### ИСХОДНЫЙ ТЕКСТ

━━━━━━━━━━━━━━━━━━━━━━━━━━━━━━

Уехал я, чувствуя себя победителем. Но рано торжествовал — исчезли две огромные фуры, которые везли из Казахстана парики и костюмы. «Огуречные» миллионеры, видимо, не унимались. Пришлось прибегнуть к помощи МВД. Обе машины появились на съемочной площадке через две недели в сопровождении машин с мигалками, нашли их в районе Владимира. Американцы точно знают, что время — деньги, и потому заново пошили костюмы и парики в Италии. Что было причиной задержки рейса, так и не дознались, водители молчали, как партизаны на допросе. Кто-то очень страшный замкнул им уста. Полагаю, суздальские «огуречники» — мол, возьмем этих московских зазнаек не мытьем, так катаньем. Однако весь материал был отснят, и мы расстались с американскими телевизионщиками по-доброму.
Я встречался с промашками всесильного МГБ еще в Минске. В соответствии с планом культурного обмена между Японией и СССР, один раз в год проводились показы японских фильмов у нас и наших в Японии. Устраивали это в разных городах. Приспела очередь Минска. Меня предупредили, что посол Торо Накагава хочет сам посетить столицу Белоруссии. Я, естественно, поставил в известность ЦК КПБ и согласовал дату. За три дня до намеченного срока в мой офис явились двое представителей японского посольства для разработки плана этого «чрезвычайно важного мероприятия». Один из прибывших отрекомендовался резидентом японской разведки в СССР. Он, вероятно, хотел освободить нас от лишней докуки. Надо же такому случиться, что заместитель управляющего конторой кинопроката жил долгие годы в Приморье и хорошо знал японский язык. Из переброски репликами между гостями он уловил, что ребята не прочь, как теперь говорят, оттянуться по полной. Уверен, что это была сознательная утечка информации — не может быть, что среди русских переговорщиков нет контрразведчика. Увы, такового не было, власти весь ответ возложили на меня. Оттянуться, так оттянуться. Чтобы не давать лишней работы «органам», я наказал моим хлопцам:
— Ни одной трезвой минуты гостям не давать. Чтобы вместо «доброго утра» и «доброй ночи» звучало одно: «будем здоровы».

━━━━━━━━━━━━━━━━━━━━━━━━━━━━━━

### ЗАПИСИ
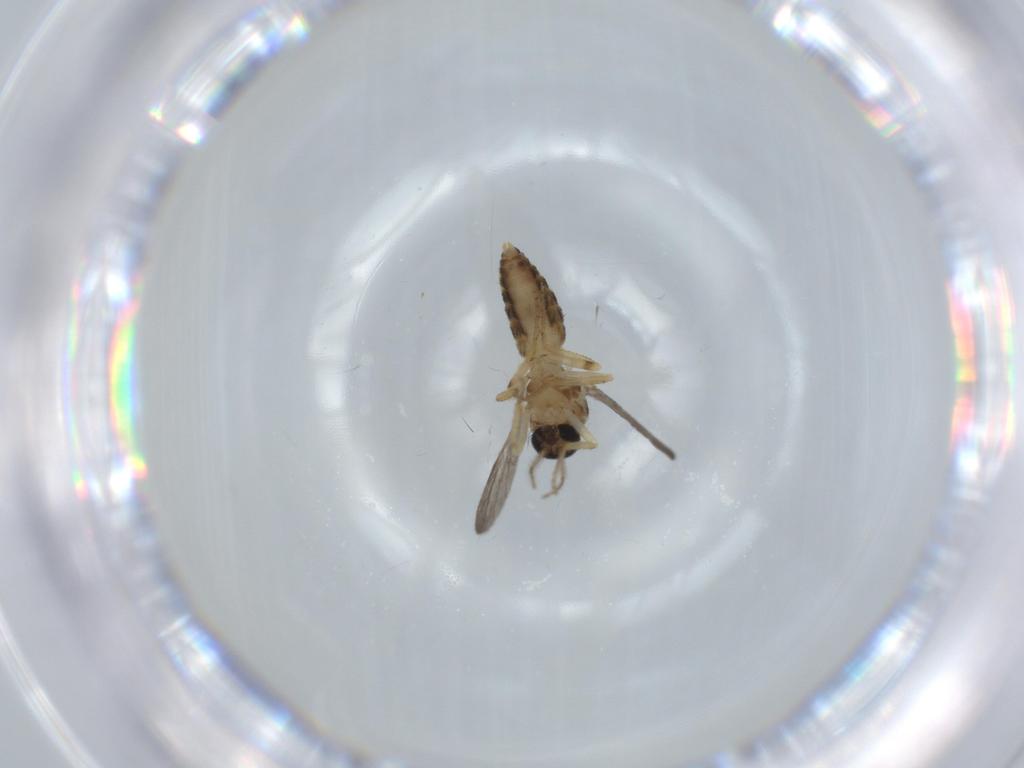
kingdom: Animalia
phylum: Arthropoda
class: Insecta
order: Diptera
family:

━━━━━━━━━━━━━━━━━━━━━━━━━━━━━━

Где, по исходному тексту, нашли две пропавшие фуры с париками и костюмами?

### ПОЛНЫЙ ОТВЕТ
В районе Владимира.